Жуткая путаница какая-то получается, которая сводит к нулю всякие рассуждения о том, чья же это все-таки земля, которая Донбасс?
Оставшиеся в Горловке твердят, что защищают СВОЮ землю — русскую! — от напавших на них укропов.
Мой муж — укроп! — сидит рядом и спрашивает куда-то в неизвестность: а моя земля где?
Да, где его земля, в которой предки лежат с середины позапрошлого века? Имеет он право хотеть вернуть себе свое и вернуться, наконец, домой, чтобы (пусть через сто лет!) тоже лечь в эту родную землю рядом с мамой и дедами? И надгробную табличку подписать на родном украинском языке у себя дома?
* * *
Они там больше не считают меня горловчанкой и даже радуются, что я как бы без родины теперь: так мне и надо, раз уехала!
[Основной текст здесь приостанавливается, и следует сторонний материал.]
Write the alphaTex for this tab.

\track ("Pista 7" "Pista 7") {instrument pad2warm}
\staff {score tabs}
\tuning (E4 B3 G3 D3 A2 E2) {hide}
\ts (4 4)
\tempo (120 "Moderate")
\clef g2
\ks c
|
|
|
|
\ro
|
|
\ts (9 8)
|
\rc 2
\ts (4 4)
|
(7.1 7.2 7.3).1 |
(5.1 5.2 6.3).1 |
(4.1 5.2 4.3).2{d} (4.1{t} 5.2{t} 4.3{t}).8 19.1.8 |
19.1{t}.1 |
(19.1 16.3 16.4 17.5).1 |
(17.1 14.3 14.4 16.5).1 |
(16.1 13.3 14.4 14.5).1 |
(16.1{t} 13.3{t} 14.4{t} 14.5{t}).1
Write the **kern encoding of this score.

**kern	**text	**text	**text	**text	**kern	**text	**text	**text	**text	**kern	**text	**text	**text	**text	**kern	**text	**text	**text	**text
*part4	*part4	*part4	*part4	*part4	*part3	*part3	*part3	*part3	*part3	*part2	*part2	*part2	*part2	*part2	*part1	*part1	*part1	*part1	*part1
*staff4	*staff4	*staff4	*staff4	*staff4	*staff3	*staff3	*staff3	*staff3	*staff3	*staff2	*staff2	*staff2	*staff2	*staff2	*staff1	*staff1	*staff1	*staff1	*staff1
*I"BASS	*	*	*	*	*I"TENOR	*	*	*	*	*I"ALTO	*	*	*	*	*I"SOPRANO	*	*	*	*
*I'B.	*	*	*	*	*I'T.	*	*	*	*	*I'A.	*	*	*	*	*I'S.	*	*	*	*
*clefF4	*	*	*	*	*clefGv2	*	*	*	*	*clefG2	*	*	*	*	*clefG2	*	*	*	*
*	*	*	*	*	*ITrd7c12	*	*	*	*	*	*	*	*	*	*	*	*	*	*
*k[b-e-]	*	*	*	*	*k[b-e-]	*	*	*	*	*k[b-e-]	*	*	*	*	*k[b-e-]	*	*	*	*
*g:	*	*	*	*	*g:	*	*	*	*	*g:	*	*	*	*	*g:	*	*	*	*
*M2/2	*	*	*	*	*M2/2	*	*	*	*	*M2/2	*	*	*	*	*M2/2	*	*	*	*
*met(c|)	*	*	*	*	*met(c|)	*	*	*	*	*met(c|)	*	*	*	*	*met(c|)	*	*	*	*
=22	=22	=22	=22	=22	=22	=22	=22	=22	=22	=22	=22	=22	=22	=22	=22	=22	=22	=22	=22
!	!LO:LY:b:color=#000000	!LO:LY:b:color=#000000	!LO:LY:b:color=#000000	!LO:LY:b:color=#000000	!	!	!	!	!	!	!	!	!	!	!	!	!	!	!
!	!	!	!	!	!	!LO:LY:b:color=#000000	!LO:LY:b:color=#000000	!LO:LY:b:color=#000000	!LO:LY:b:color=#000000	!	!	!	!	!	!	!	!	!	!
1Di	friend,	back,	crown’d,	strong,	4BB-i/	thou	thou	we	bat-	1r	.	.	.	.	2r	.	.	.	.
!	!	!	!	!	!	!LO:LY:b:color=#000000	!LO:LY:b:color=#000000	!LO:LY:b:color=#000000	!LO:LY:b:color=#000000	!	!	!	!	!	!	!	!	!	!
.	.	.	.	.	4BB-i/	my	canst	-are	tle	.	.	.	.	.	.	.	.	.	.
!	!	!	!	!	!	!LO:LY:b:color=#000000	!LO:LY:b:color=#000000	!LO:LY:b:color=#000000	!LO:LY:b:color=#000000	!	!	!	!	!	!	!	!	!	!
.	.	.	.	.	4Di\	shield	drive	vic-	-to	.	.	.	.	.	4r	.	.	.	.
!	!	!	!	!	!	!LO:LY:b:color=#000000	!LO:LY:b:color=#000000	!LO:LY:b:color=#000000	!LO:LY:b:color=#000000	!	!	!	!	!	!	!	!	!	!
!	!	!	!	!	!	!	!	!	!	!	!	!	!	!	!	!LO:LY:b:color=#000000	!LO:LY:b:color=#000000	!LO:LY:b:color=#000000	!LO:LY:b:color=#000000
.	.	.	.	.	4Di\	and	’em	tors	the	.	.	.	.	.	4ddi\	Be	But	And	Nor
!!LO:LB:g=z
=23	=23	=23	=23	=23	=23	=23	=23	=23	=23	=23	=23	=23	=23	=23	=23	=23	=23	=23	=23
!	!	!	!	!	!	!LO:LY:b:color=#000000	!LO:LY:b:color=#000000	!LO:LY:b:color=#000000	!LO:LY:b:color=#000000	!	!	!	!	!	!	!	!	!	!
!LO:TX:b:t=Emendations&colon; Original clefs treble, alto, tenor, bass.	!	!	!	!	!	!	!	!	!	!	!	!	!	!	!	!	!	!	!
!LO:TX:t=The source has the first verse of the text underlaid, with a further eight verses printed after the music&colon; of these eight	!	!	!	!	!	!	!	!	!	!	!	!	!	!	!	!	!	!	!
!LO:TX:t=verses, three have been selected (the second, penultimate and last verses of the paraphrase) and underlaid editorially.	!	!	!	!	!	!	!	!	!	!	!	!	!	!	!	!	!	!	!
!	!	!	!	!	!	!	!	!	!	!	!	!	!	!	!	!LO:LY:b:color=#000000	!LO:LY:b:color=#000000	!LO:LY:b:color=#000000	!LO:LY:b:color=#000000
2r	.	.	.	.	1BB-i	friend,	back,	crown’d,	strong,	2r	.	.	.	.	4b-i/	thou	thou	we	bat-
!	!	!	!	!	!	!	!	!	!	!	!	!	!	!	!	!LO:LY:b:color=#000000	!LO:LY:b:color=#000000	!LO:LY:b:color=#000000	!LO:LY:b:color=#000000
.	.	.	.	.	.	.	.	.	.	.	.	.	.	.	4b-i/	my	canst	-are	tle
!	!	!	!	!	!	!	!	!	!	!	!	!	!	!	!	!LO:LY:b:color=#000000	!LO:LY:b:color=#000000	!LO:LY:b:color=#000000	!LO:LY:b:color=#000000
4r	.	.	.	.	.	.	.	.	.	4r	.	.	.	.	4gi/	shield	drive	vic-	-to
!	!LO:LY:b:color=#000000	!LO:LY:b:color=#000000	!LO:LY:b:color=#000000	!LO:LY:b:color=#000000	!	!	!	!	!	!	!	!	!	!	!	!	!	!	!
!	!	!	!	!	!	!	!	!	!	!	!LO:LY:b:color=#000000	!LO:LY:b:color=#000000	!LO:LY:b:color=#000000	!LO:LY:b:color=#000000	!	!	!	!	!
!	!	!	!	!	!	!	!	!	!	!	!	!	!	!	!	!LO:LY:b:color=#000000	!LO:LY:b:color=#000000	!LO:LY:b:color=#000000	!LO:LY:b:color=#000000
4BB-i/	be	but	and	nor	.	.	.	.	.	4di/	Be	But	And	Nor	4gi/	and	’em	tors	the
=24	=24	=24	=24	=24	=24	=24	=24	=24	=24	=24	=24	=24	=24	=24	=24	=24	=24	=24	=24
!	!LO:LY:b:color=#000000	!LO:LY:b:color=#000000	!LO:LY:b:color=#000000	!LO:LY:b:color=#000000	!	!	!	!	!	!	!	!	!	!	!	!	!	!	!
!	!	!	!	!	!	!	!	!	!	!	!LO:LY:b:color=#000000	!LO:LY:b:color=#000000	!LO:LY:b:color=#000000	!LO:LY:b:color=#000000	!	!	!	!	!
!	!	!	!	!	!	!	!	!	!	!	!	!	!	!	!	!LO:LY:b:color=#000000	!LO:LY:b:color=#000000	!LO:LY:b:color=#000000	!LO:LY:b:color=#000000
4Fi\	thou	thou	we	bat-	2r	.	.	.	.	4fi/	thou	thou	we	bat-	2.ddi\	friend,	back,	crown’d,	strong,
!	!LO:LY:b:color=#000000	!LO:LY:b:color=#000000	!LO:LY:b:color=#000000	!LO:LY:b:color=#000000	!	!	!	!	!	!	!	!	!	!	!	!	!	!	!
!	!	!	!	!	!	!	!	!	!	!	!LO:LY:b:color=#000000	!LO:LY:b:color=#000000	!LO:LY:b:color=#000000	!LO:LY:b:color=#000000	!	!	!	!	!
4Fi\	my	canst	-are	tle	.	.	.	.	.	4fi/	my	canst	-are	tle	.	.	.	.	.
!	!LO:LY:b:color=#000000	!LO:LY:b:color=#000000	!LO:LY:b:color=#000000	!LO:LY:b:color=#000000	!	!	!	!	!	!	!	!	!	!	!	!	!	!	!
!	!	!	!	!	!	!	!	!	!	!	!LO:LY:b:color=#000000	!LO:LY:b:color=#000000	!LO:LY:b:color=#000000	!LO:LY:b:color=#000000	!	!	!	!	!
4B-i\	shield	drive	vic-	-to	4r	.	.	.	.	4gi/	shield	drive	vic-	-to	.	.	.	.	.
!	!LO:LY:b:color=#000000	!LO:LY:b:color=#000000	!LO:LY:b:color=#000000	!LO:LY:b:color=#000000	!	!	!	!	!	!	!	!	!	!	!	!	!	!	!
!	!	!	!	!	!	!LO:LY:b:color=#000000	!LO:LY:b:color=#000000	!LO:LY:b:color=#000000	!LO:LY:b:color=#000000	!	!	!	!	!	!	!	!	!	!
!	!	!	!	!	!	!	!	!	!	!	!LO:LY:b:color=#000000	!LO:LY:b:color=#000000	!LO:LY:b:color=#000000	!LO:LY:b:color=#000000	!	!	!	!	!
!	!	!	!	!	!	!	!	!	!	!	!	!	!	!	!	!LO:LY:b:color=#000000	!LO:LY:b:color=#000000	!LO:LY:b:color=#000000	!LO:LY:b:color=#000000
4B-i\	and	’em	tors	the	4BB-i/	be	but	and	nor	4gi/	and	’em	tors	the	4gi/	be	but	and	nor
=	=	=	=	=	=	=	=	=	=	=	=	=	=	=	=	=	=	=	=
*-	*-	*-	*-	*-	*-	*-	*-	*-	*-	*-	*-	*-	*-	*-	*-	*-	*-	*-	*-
Птичка улетела — место прогорело!
Они там без меня что-то планируют, что-то восстанавливают, что-то строят, что-то нововводят...
Без меня!
У меня дома!
Метут мои улицы, подбеливают мои бордюры, сажают цветы на моих клумбах, перевоспитывают моих детей! Да так перевоспитывают, чтобы они меня ненавидели! И чтобы не пришли больше ко мне на занятия. И даже чтобы в город меня не пустили! В мой город!
Меня: русскую Шевченко, которая всю жизнь этому городу посвятила!
Они там — чувствуют себя героями, которые стоят за свою землю и совершают ради нее подвиги.
Они там заставляют меня чувствовать себя предательницей, которая их бросила, и потому больше недостойна гордого звания горловчанки!
И у меня — разрыв шаблона.
И ладно бы, если бы только у меня.
Читаешь посты в соцсетях и видишь невооруженным взглядом эту жуткую ревность: мы, внутренне перемещенные, ревнуем наши города к оставшимся в них, а они, оставшиеся, ревнуют всю Украину, которая их как бы бросила, вычеркнула, забыла...
А ведь ревность — это страшная сила!
* * *
...И мне снится, что я вернулась. Каждую ночь. Во сне, дома, я ищу алгоритм поведения, принципы взаимоотношений, занятие себе ищу новое, понимание ищу — нужна ли я вообще своему городу? И нужен ли он мне...
Это как развод в фильме «Суета сует», когда от героини Галины Польских муж уходит к другой, но вдруг остро ощущает, что эта ДРУГАЯ (работа, жизнь, страна, идеология!) ему абсолютно чужда, и мучительно ищет повод, чтобы вернуться...
Там, в фильме, герои находят и мужество признать ошибки, и повод, чтобы все уладить, и все возвращается на круги своя.
А мы, в этой страшной военной жизни, в этом расколе сознаний, в разрыве шаблонов, в ревности взаимной, которая, надеюсь, обусловлена, прежде всего, любовью, мы — найдем ли повод и причины к возвращению?